WHAT TO DO:
Repeat every line of text in the material below without changing anything, and leave the pictures out of your answer.

DATA TO EXAMINE below:

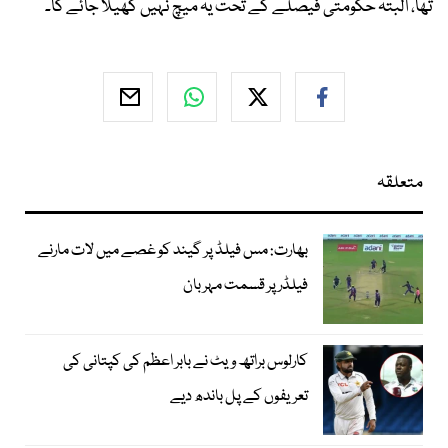
تھا، البتہ حکومتی فیصلے کے تحت یہ میچ نہیں کھیلا جائے گا۔
متعلقہ
بھارت: مس فیلڈ پر گیند کو غصے میں لات مارنے
فیلڈر پر قسمت مہربان
کارلوس براتھ ویٹ نے بابر اعظم کی کپتانی کی
تعریفوں کے پل باندھ دیے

End of DATA TO EXAMINE.

RESPONSE TO THIS EXERCISE:
تھا، البتہ حکومتی فیصلے کے تحت یہ میچ نہیں کھیلا جائے گا۔
متعلقہ
بھارت: مس فیلڈ پر گیند کو غصے میں لات مارنے
فیلڈر پر قسمت مہربان
کارلوس براتھ ویٹ نے بابر اعظم کی کپتانی کی
تعریفوں کے پل باندھ دیے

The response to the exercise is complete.